If you thought witchcraft persecutions ended after 1692, then Davies’ book will be a shock. Oh, judicial witch killings ended back in colonial days, but people went on killing “witches” in this country well into the Twentieth Century. Davies develops a theory of the social and cultural framework for accusations of witchcraft and their resolutions in the centuries since Salem, offering copious examples in detail. Each chapter sketches out a different aspect: how witches were identified, who persecuted witches, how the law on witchcraft changed, and so on.
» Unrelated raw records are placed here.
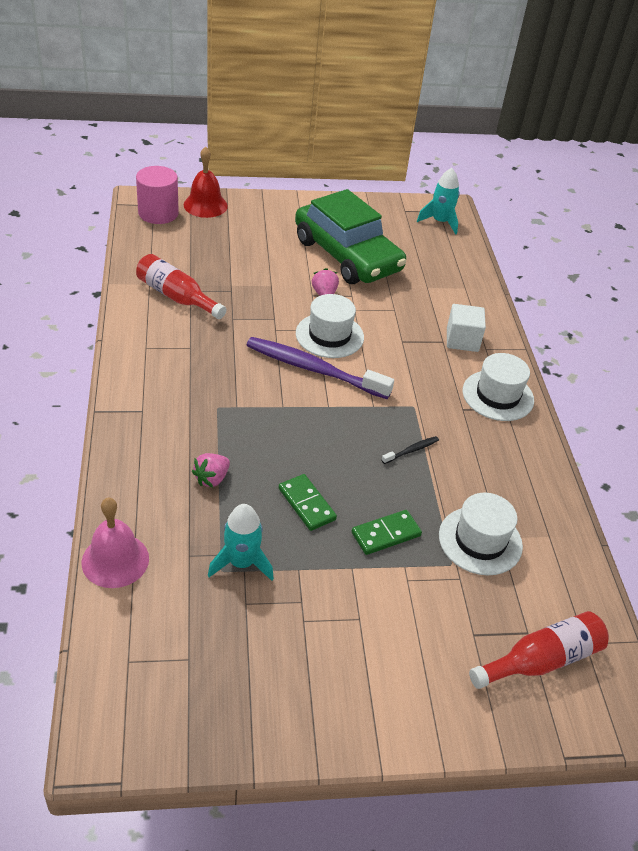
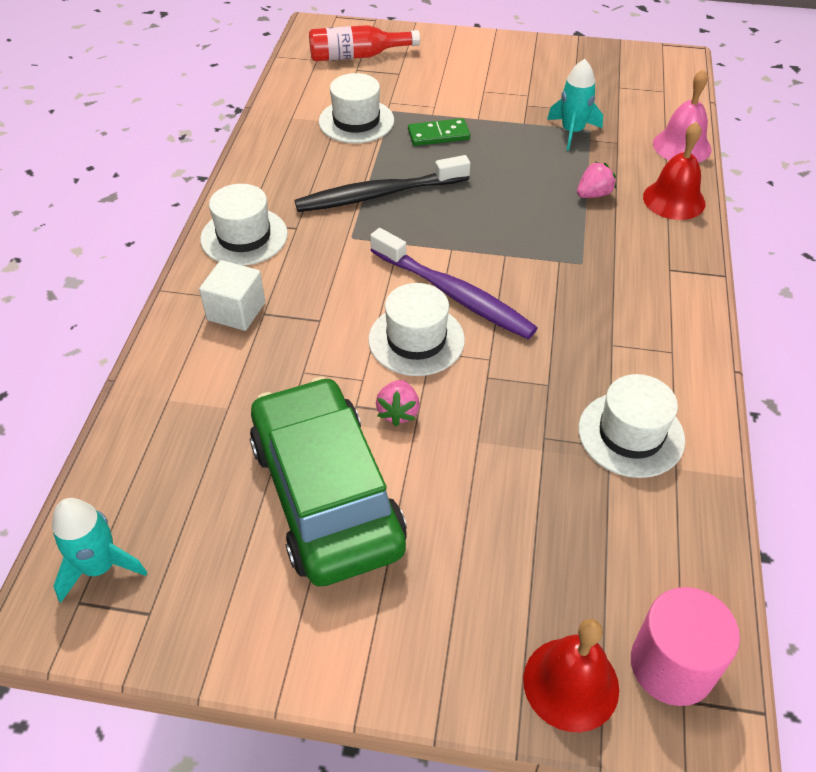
camera: 160 degrees left, 5 degrees up
red bottle [136,254,226,319] -> white hat [578,374,685,478]
green domino [279,474,337,531] -> none
black toothbrush [382,436,439,464] -> black toothbrush [295,155,470,212], size x2.46
none -> red bell [643,122,705,220]

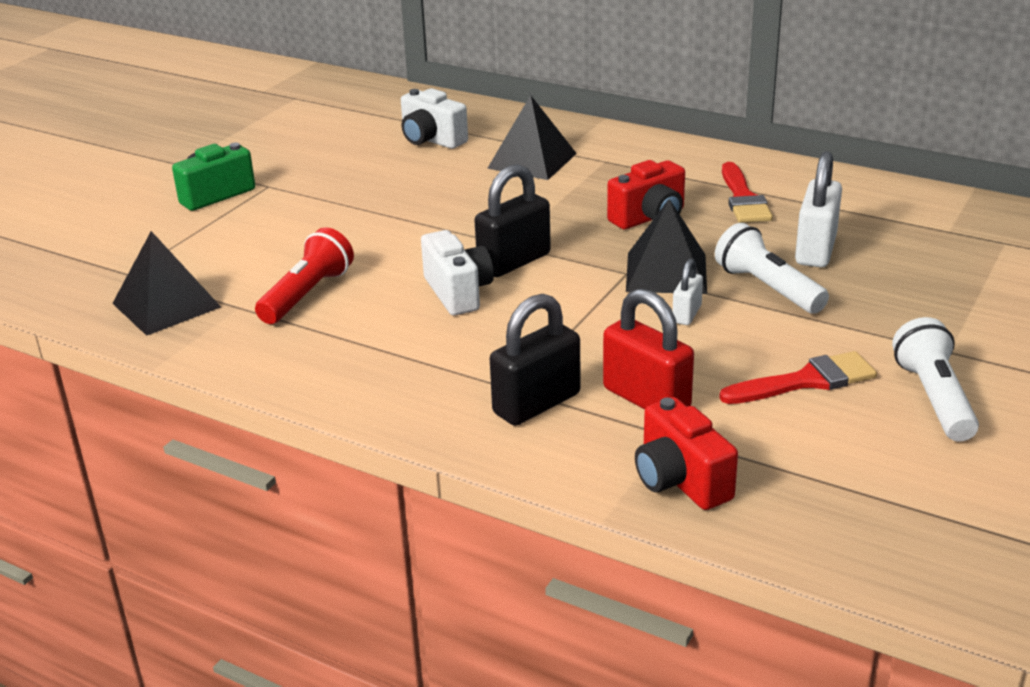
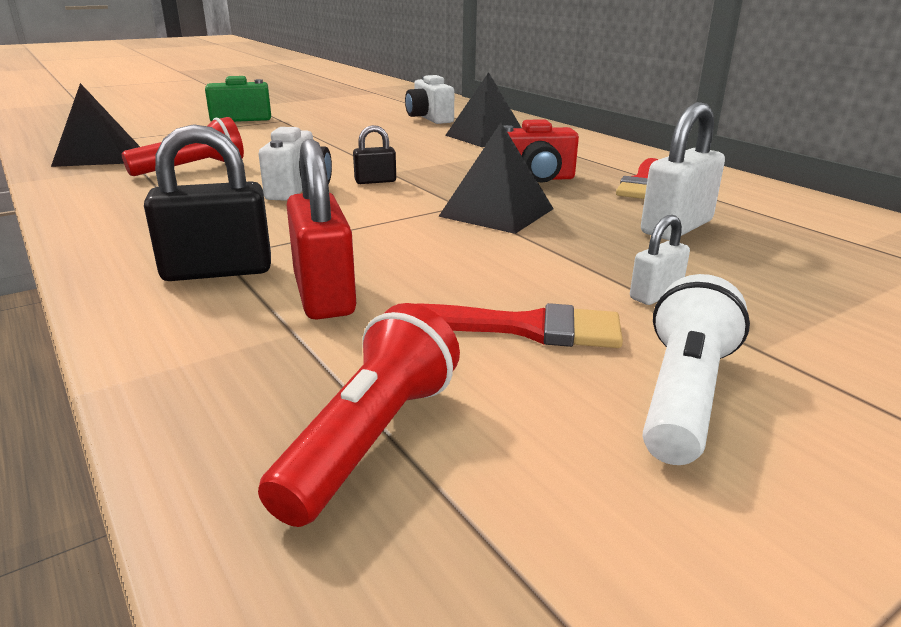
camera: 25 degrees right, 5 degrees down
black padlock [475,164,551,277] -> black padlock [353,125,396,184], size x0.55
red camera [635,397,738,510] -> none
white padlock [672,259,703,325] -> white padlock moved to [630,215,690,305]
white flashlight [715,223,829,314] -> none
none -> red flashlight [258,303,460,527]

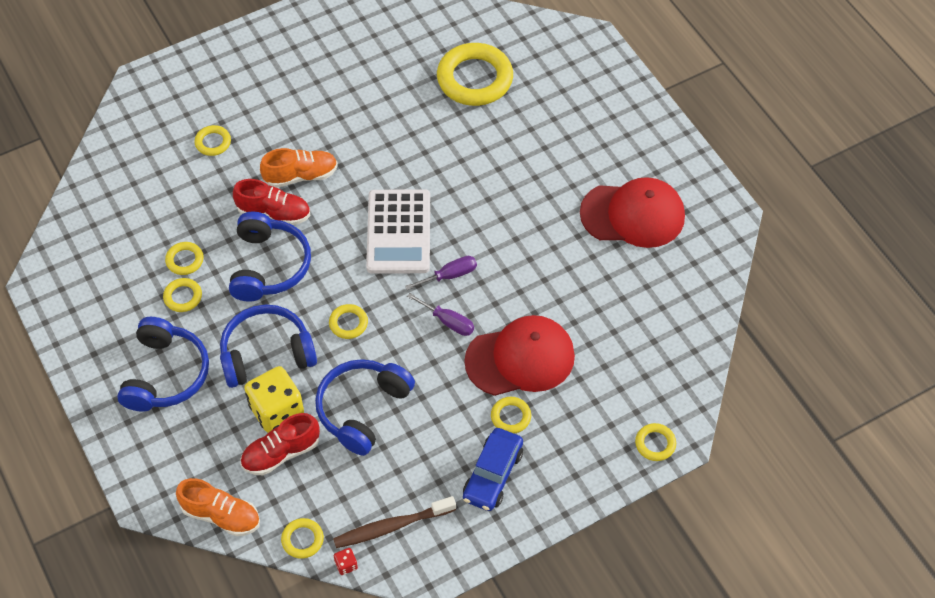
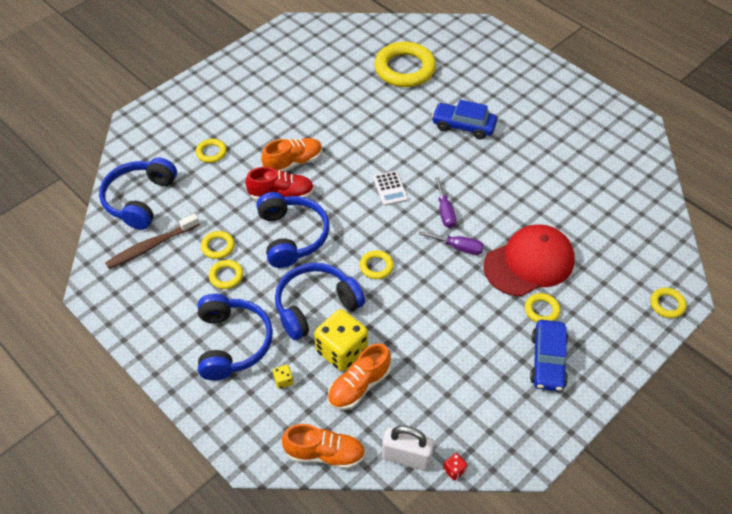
camera: 15 degrees left, 5 degrees down
red shoe [240,413,320,475] -> orange shoe [328,343,391,410]
yellow ring [281,518,324,559] -> white padlock [382,426,434,471]
blue headphones [315,359,415,456] -> blue headphones moved to [99,157,177,230]
brown toothbrush [333,496,456,548] -> brown toothbrush moved to [105,213,200,269]
white calculator [366,189,430,274] -> white calculator [373,171,408,206], size x0.49
purple screwdriver [405,256,477,290] -> purple screwdriver turned 120 degrees clockwise [435,177,456,228]
red cap [580,177,685,248] -> none
none -> yellow dice [273,365,293,389]
none -> blue car [431,100,497,139]

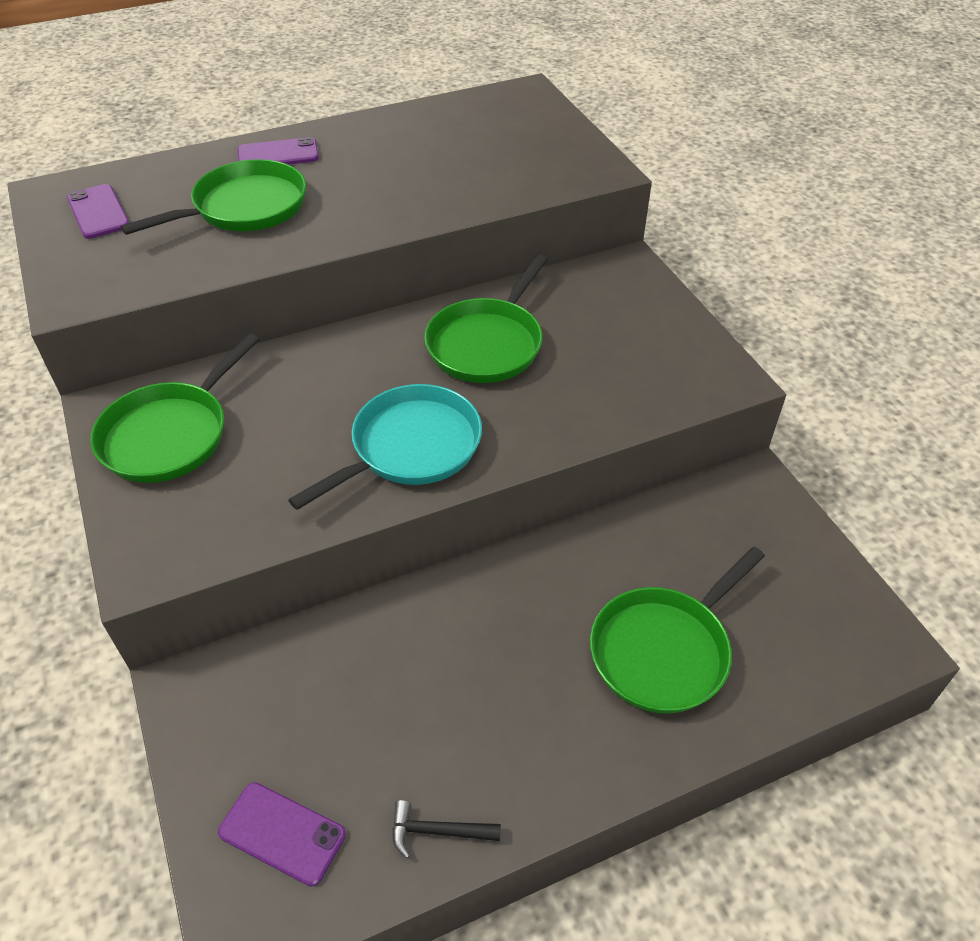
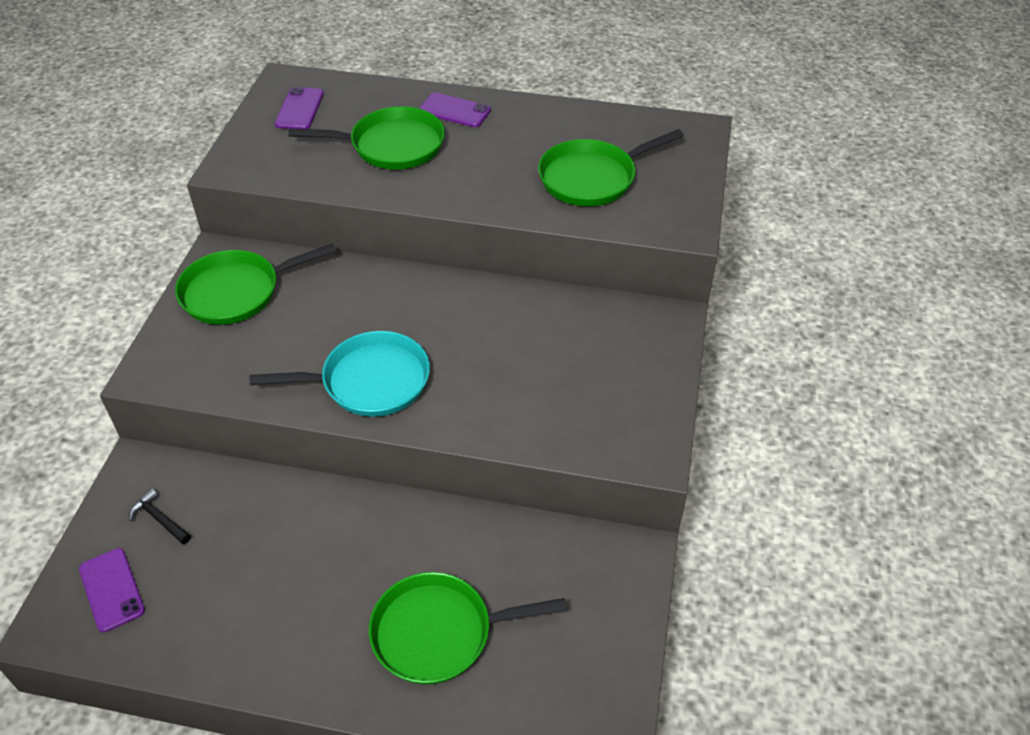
camera: 35 degrees right, 0 degrees up
black hammer [392,800,501,859] -> black hammer moved to [129,488,191,544]
green pan [424,255,548,383] -> green pan moved to [538,129,684,206]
In both this book and Grimoires, Davies writes in a popular style. His storytelling ability is a great help in making these books accessible to the general reader (if I am any judge). And the “further readings” provide such readers with many entry points into the scholarship on magic and witchcraft.
Not that there isn’t material here for the scholar. America Bewitched does not confine itself to European-derived witchcraft concepts, but explains how European, African, and Native American beliefs all interacted in the development of witchcraft persecutions, a point well worth emphasizing. The book supports its theoretical analysis with many examples, all extensively referenced. However, the scholar trying to assemble a chronological development of witchcraft persecution is likely to be frustrated both by Davies’ approach and his presentation of the material. A chronological index of cases would have been helpful.
Overall, while I enjoyed America Bewitched because of the strong case the book makes for the endurance of witchcraft and witchcraft persecution in America after 1692, I did not like it as well as I liked Grimoires. America Bewitched feels like a much looser book, not as tightly organized or as well edited as Grimoires, as if Davies’ storytelling side got too much the upper hand. I doubt that will bother most readers! And I still intend to track down some of his other books to read.